Despite the fact that Edward died relatively young at 39 years of age, he had amassed a reasonable amount of property. He had lands in Lincolnshire which were given to him by his father-in-law Timothy Wade at the time of his marriage.(3) The combined coats of arms of the Cooke and Wade families can be seen under the tablet referring to the statue’s moisture properties. Edward owned a property in Lime Street, presumably that was were he lived, and he had property in Friday Street which was rented out.
He also had shares in ‘bills of Ireland’, a scheme put forward by the Cromwellian Parliament to anglicize Ireland in order to control the stubborn Irish who did not want to accept English rule. Every person who contributed to the scheme was to receive land, estates or manors according to their contribution, or ‘adventure’ as it was also called. The subscription began in 1642, but it took till 1653 for the lands to be given out, so Edward Cooke never reaped the rewards himself. He had inherited his shares from his father, also Edward, an apothecary who died in 1644, and from his brother John, who died later that same year.(4) Edward Cooke senior also invested in the Massachusetts Company and even sent his other son Robert, whom he had trained to be an apothecary, across the Atlantic. Edward senior had invested 100 pounds for which Robert was given the right to 800 acres of land in the new colony.(5)
Edward was baptised on 14 November 1613 at St. Dionis Backchurch, and became, as the monument in St. Barts already states, a medical man, consistently described as ‘Doctor of Physick’ in the parish registers. J. Venn’s Alumni Cantabrigienses (1922) lists him as entering Sidney College, Cambridge at the age of 17 on 22 Oct. 1630. He received his M.A. in 1638 and his M.D. in 1644. In between his M.A. and his M.D., he went abroad – not unusual for well-to-do Englishmen – to broaden his experience and to study at other European universities. We find Edward at Leyden registering himself on the 1st of June, 1639 and at Padua in October 1641.(6)

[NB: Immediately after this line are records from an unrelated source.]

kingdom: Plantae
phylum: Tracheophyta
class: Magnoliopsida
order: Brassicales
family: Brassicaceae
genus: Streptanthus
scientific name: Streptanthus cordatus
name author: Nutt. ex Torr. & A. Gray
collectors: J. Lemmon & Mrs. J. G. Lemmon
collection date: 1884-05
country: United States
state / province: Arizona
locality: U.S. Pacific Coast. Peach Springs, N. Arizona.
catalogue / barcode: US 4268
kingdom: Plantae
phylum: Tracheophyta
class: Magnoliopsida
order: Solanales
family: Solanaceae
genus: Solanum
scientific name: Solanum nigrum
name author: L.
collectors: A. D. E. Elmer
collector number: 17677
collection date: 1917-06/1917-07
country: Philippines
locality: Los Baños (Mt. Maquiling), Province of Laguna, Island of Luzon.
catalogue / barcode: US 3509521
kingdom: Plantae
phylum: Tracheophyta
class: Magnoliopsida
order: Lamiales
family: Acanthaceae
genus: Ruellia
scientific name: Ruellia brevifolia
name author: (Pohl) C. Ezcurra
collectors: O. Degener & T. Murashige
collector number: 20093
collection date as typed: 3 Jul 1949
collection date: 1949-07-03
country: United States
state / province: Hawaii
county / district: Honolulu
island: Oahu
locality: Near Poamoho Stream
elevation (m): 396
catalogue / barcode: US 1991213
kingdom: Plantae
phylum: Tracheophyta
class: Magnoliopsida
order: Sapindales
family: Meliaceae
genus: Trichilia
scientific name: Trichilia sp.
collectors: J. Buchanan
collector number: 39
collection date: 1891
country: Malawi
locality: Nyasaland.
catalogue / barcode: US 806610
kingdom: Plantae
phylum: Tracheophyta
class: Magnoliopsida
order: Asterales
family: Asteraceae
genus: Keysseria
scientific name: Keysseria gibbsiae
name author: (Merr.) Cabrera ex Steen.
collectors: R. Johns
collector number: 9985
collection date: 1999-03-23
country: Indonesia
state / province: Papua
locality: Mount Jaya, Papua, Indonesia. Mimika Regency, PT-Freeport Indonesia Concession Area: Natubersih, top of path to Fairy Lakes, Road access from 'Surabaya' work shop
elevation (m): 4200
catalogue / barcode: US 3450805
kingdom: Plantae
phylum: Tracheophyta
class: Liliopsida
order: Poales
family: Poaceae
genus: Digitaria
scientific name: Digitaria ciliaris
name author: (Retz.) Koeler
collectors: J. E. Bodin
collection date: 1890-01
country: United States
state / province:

Edward died the 11th of August 1652 and was buried at St. Barts on the 14th; he left a wife and two children. He had married Mary Wade on 9 December 1645 at St. Helen Bishopsgate and four sons were born during the marriage, but two died young.(7) Edward left most of his wealth to his wife and on her death to his sons, first to Edward and if he should die before his wife, to Robert.
(1) http://www.churchmonumentssociety.org and A Biographical Dictionary of Sculptors in Britain, 1660-1851 (http://217.204.55.158/henrymoore/index.php)
(2) ‘Monuments, memorials and heraldry’, The records of St. Bartholomew’s priory [and] St. Bartholomew the Great, West Smithfield: volume 2 (1921), pp. 449-487.
(3) PROB 11/224/348.
(4) John Prendergast, Cromwellian Settlement of Ireland (1870) and John Pentland Mahaffey, Irish State Papers 1641 to 1659, vol. 4 (1903).
(5) Letters of 1638 and 1649 from Edward Cooke to John Wintrop in Collections of the Massachusetts Historical Society, 1863, p. 381-384.
(6) Album studiosorum Academiae Lugduno Batavae MDLXXV-MDCCCLXXV, compiled by W.N. Du Rieu, 1875 and www.rcpe.ac.uk/library/read/people/english-students/
(7) Baptism and burial register of St. Helen’s Bishopsgate: baptised 23 Oct. 1646 Edward (buried 21 Nov. 1646); baptised 16 Nov. 1647 Edward; baptised 19 Feb. 1650 Timothy (buried 12 Aug. 1650); also mentioned in the will is a son Robert, but I have not found a record of his baptism.